ガマール・アブドゥン=ナーセル(Gamal Abdel Nasser、1918〜1970年)は、エジプトの軍人・政治家で、近代エジプトおよびアラブ世界を代表する歴史的指導者の一人です。
1952年、自由将校団によるクーデター(エジプト革命)でファールーク王政を打倒し、1954年に実権を掌握。1956年に大統領に就任しました。同年、スエズ運河の国有化を宣言し、英仏イスラエルによるスエズ戦争(第二次中東戦争)を招きましたが、米ソ両国の圧力によって英仏軍を撤退させることに成功。この「スエズ危機」の結果、ナーセルはアラブ世界全体で英雄的存在として名声を高めました。
国内では農地改革・工業化・スエズ運河収益の国家活用などの経済政策を推進し、アスワン・ハイダムの建設も主導しました。対外的にはアラブ民族主義(ナセリズム)と非同盟運動を唱え、エジプト・シリアによるアラブ連合共和国の樹立(1958〜1961年)を試みました。

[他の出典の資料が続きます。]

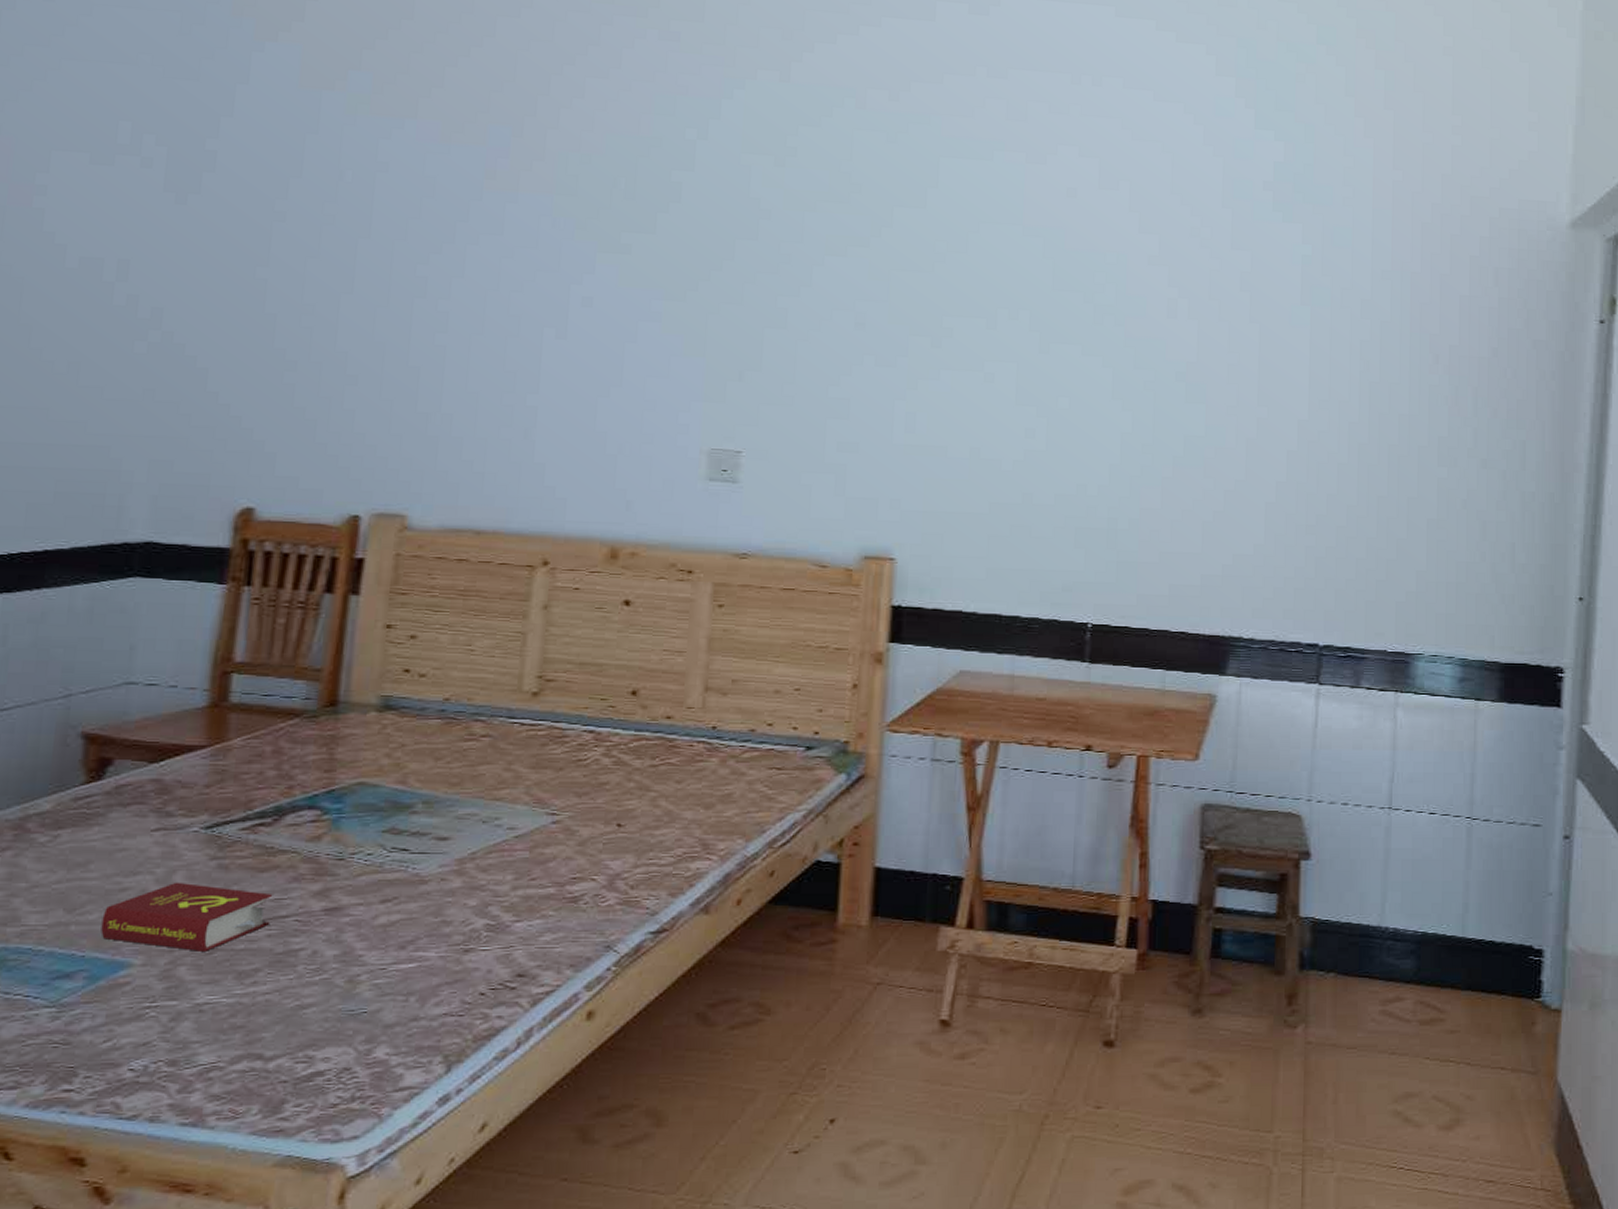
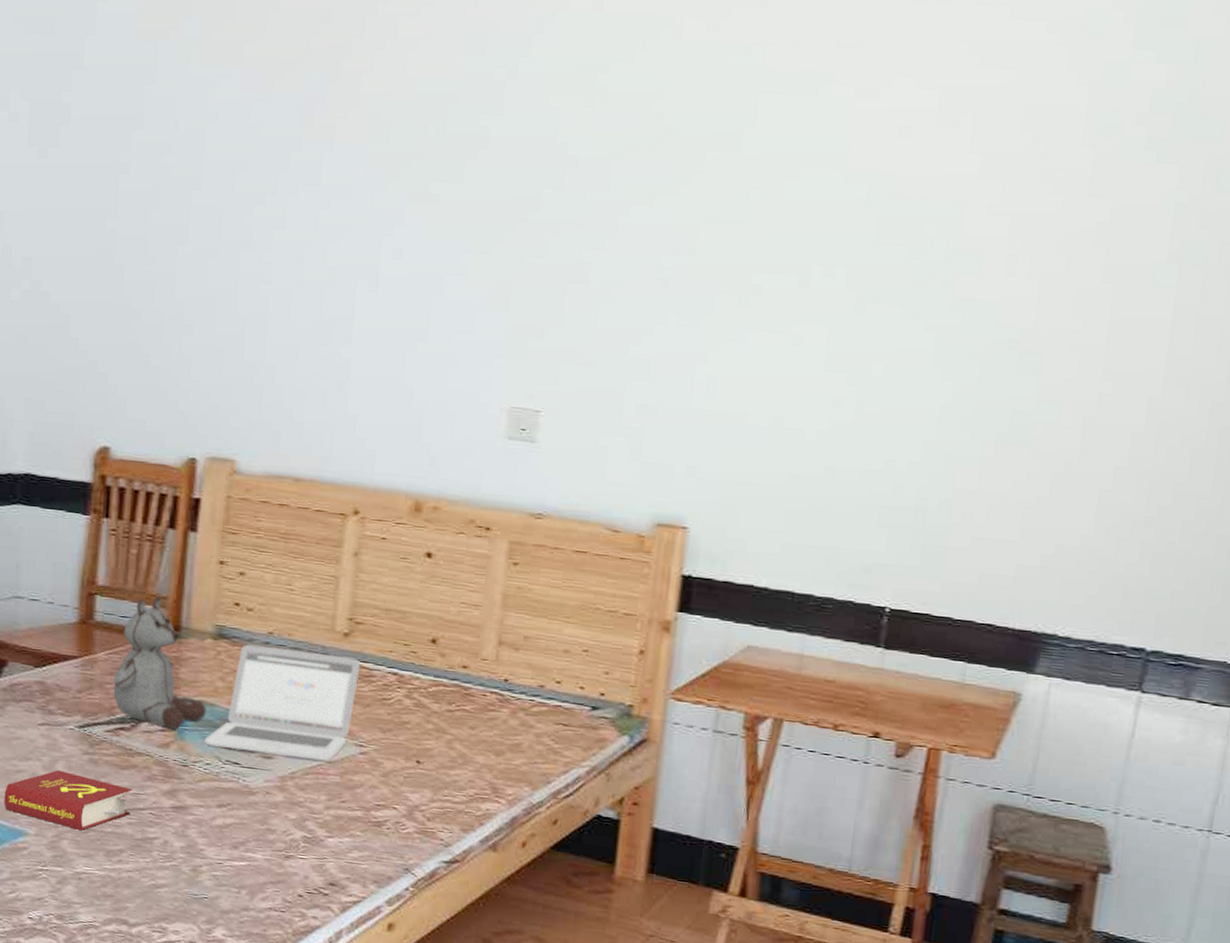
stuffed bear: none [252,669,368,819] -> present [114,596,206,730]
laptop: none [365,713,552,836] -> present [204,644,361,761]

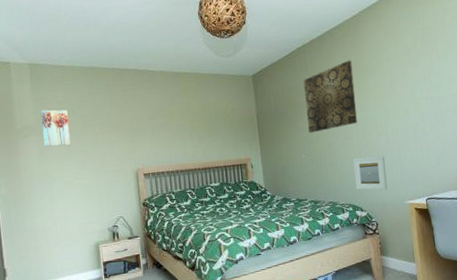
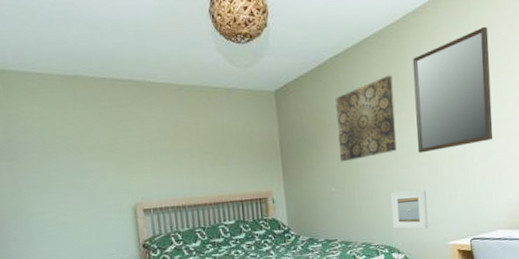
wall art: present [40,109,71,147] -> none [11,128,52,176]
home mirror: none [368,18,443,125] -> present [412,26,493,153]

1967年の第三次中東戦争(六日間戦争)でイスラエルに大敗を喫し、その後失意の中、1970年に心臓発作で急逝しました。その死を悼む数百万人もの市民が街頭に溢れたと伝えられています。
使い方・例文
「ガマール・アブドゥン=ナーセルはスエズ運河国有化を断行し、アラブ民族主義の旗手として中東政治の中心に立った指導者として、現代史の教科書に必ず登場する」という形で使われます。